--- BRIEF ---
Return every line of the data that contains the string "Neutrality".

--- DATA PROVIDED ---
============
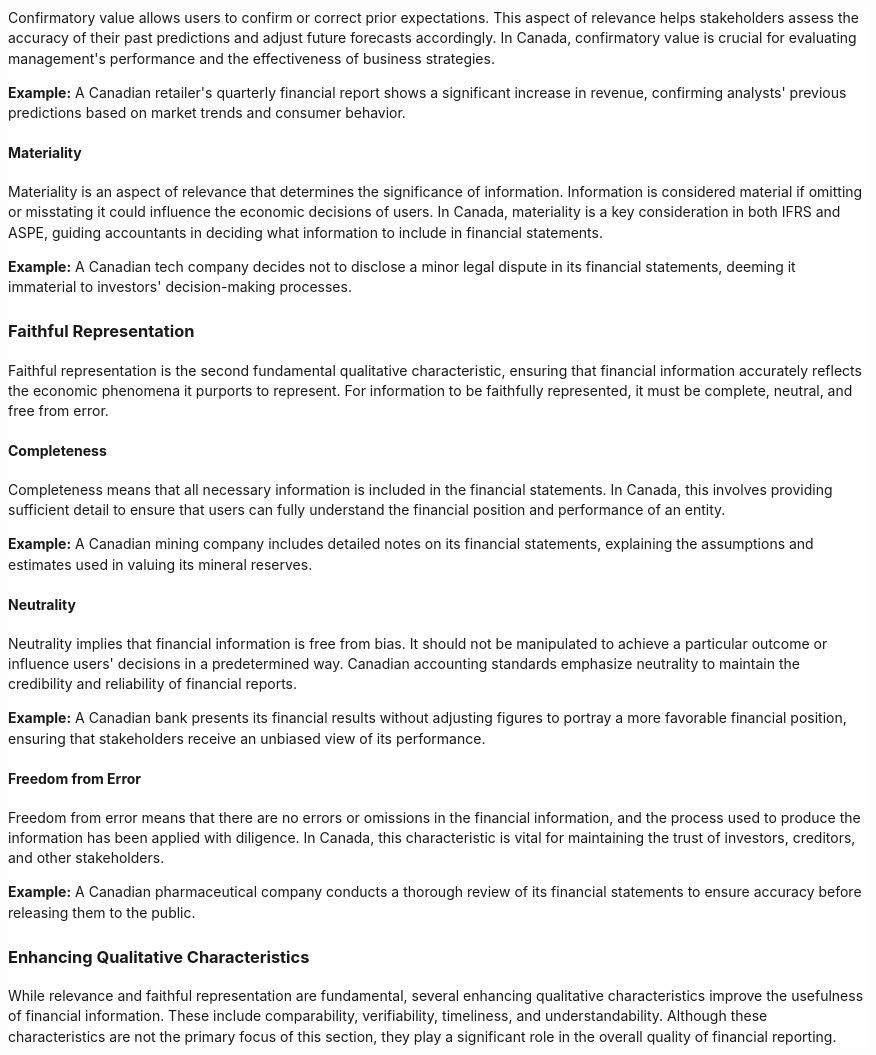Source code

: Confirmatory value allows users to confirm or correct prior expectations. This aspect of relevance helps stakeholders assess the accuracy of their past predictions and adjust future forecasts accordingly. In Canada, confirmatory value is crucial for evaluating management's performance and the effectiveness of business strategies.

**Example:** A Canadian retailer's quarterly financial report shows a significant increase in revenue, confirming analysts' previous predictions based on market trends and consumer behavior.

#### Materiality

Materiality is an aspect of relevance that determines the significance of information. Information is considered material if omitting or misstating it could influence the economic decisions of users. In Canada, materiality is a key consideration in both IFRS and ASPE, guiding accountants in deciding what information to include in financial statements.

**Example:** A Canadian tech company decides not to disclose a minor legal dispute in its financial statements, deeming it immaterial to investors' decision-making processes.

### Faithful Representation

Faithful representation is the second fundamental qualitative characteristic, ensuring that financial information accurately reflects the economic phenomena it purports to represent. For information to be faithfully represented, it must be complete, neutral, and free from error.

#### Completeness

Completeness means that all necessary information is included in the financial statements. In Canada, this involves providing sufficient detail to ensure that users can fully understand the financial position and performance of an entity.

**Example:** A Canadian mining company includes detailed notes on its financial statements, explaining the assumptions and estimates used in valuing its mineral reserves.

#### Neutrality

Neutrality implies that financial information is free from bias. It should not be manipulated to achieve a particular outcome or influence users' decisions in a predetermined way. Canadian accounting standards emphasize neutrality to maintain the credibility and reliability of financial reports.

**Example:** A Canadian bank presents its financial results without adjusting figures to portray a more favorable financial position, ensuring that stakeholders receive an unbiased view of its performance.

#### Freedom from Error

Freedom from error means that there are no errors or omissions in the financial information, and the process used to produce the information has been applied with diligence. In Canada, this characteristic is vital for maintaining the trust of investors, creditors, and other stakeholders.

**Example:** A Canadian pharmaceutical company conducts a thorough review of its financial statements to ensure accuracy before releasing them to the public.

### Enhancing Qualitative Characteristics

While relevance and faithful representation are fundamental, several enhancing qualitative characteristics improve the usefulness of financial information. These include comparability, verifiability, timeliness, and understandability. Although these characteristics are not the primary focus of this section, they play a significant role in the overall quality of financial reporting.
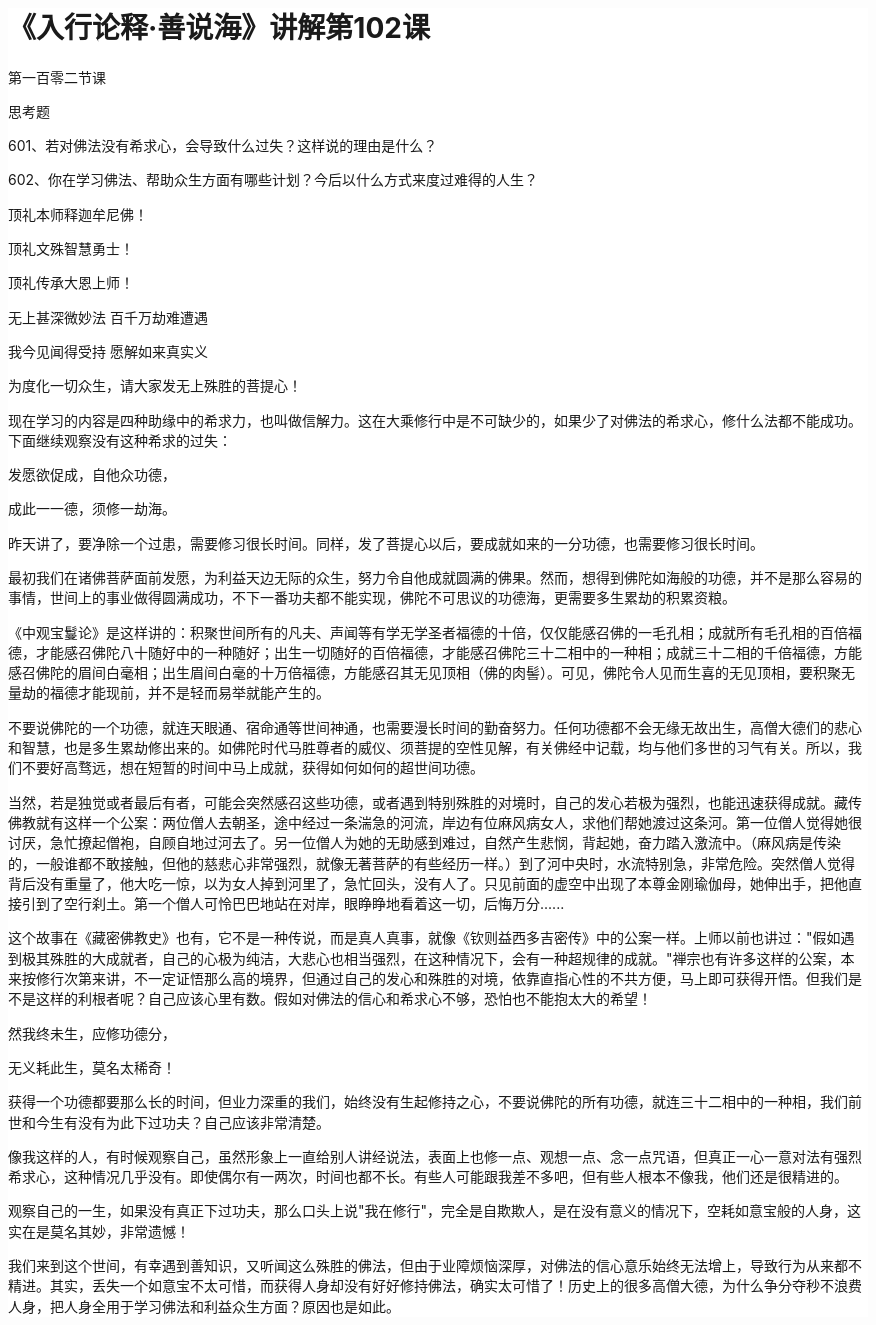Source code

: # 《入行论释·善说海》讲解第102课

第一百零二节课

思考题

601、若对佛法没有希求心，会导致什么过失？这样说的理由是什么？

602、你在学习佛法、帮助众生方面有哪些计划？今后以什么方式来度过难得的人生？

顶礼本师释迦牟尼佛！

顶礼文殊智慧勇士！

顶礼传承大恩上师！

无上甚深微妙法 百千万劫难遭遇

我今见闻得受持 愿解如来真实义

为度化一切众生，请大家发无上殊胜的菩提心！

现在学习的内容是四种助缘中的希求力，也叫做信解力。这在大乘修行中是不可缺少的，如果少了对佛法的希求心，修什么法都不能成功。下面继续观察没有这种希求的过失：

发愿欲促成，自他众功德，

成此一一德，须修一劫海。

昨天讲了，要净除一个过患，需要修习很长时间。同样，发了菩提心以后，要成就如来的一分功德，也需要修习很长时间。

最初我们在诸佛菩萨面前发愿，为利益天边无际的众生，努力令自他成就圆满的佛果。然而，想得到佛陀如海般的功德，并不是那么容易的事情，世间上的事业做得圆满成功，不下一番功夫都不能实现，佛陀不可思议的功德海，更需要多生累劫的积累资粮。

《中观宝鬘论》是这样讲的：积聚世间所有的凡夫、声闻等有学无学圣者福德的十倍，仅仅能感召佛的一毛孔相；成就所有毛孔相的百倍福德，才能感召佛陀八十随好中的一种随好；出生一切随好的百倍福德，才能感召佛陀三十二相中的一种相；成就三十二相的千倍福德，方能感召佛陀的眉间白毫相；出生眉间白毫的十万倍福德，方能感召其无见顶相（佛的肉髻）。可见，佛陀令人见而生喜的无见顶相，要积聚无量劫的福德才能现前，并不是轻而易举就能产生的。

不要说佛陀的一个功德，就连天眼通、宿命通等世间神通，也需要漫长时间的勤奋努力。任何功德都不会无缘无故出生，高僧大德们的悲心和智慧，也是多生累劫修出来的。如佛陀时代马胜尊者的威仪、须菩提的空性见解，有关佛经中记载，均与他们多世的习气有关。所以，我们不要好高骛远，想在短暂的时间中马上成就，获得如何如何的超世间功德。

当然，若是独觉或者最后有者，可能会突然感召这些功德，或者遇到特别殊胜的对境时，自己的发心若极为强烈，也能迅速获得成就。藏传佛教就有这样一个公案：两位僧人去朝圣，途中经过一条湍急的河流，岸边有位麻风病女人，求他们帮她渡过这条河。第一位僧人觉得她很讨厌，急忙撩起僧袍，自顾自地过河去了。另一位僧人为她的无助感到难过，自然产生悲悯，背起她，奋力踏入激流中。（麻风病是传染的，一般谁都不敢接触，但他的慈悲心非常强烈，就像无著菩萨的有些经历一样。）到了河中央时，水流特别急，非常危险。突然僧人觉得背后没有重量了，他大吃一惊，以为女人掉到河里了，急忙回头，没有人了。只见前面的虚空中出现了本尊金刚瑜伽母，她伸出手，把他直接引到了空行刹土。第一个僧人可怜巴巴地站在对岸，眼睁睁地看着这一切，后悔万分......

这个故事在《藏密佛教史》也有，它不是一种传说，而是真人真事，就像《钦则益西多吉密传》中的公案一样。上师以前也讲过："假如遇到极其殊胜的大成就者，自己的心极为纯洁，大悲心也相当强烈，在这种情况下，会有一种超规律的成就。"禅宗也有许多这样的公案，本来按修行次第来讲，不一定证悟那么高的境界，但通过自己的发心和殊胜的对境，依靠直指心性的不共方便，马上即可获得开悟。但我们是不是这样的利根者呢？自己应该心里有数。假如对佛法的信心和希求心不够，恐怕也不能抱太大的希望！

然我终未生，应修功德分，

无义耗此生，莫名太稀奇！

获得一个功德都要那么长的时间，但业力深重的我们，始终没有生起修持之心，不要说佛陀的所有功德，就连三十二相中的一种相，我们前世和今生有没有为此下过功夫？自己应该非常清楚。

像我这样的人，有时候观察自己，虽然形象上一直给别人讲经说法，表面上也修一点、观想一点、念一点咒语，但真正一心一意对法有强烈希求心，这种情况几乎没有。即使偶尔有一两次，时间也都不长。有些人可能跟我差不多吧，但有些人根本不像我，他们还是很精进的。

观察自己的一生，如果没有真正下过功夫，那么口头上说"我在修行"，完全是自欺欺人，是在没有意义的情况下，空耗如意宝般的人身，这实在是莫名其妙，非常遗憾！

我们来到这个世间，有幸遇到善知识，又听闻这么殊胜的佛法，但由于业障烦恼深厚，对佛法的信心意乐始终无法增上，导致行为从来都不精进。其实，丢失一个如意宝不太可惜，而获得人身却没有好好修持佛法，确实太可惜了！历史上的很多高僧大德，为什么争分夺秒不浪费人身，把人身全用于学习佛法和利益众生方面？原因也是如此。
============
--- EXPECTED ANSWER ---
#### Neutrality
Neutrality implies that financial information is free from bias. It should not be manipulated to achieve a particular outcome or influence users' decisions in a predetermined way. Canadian accounting standards emphasize neutrality to maintain the credibility and reliability of financial reports.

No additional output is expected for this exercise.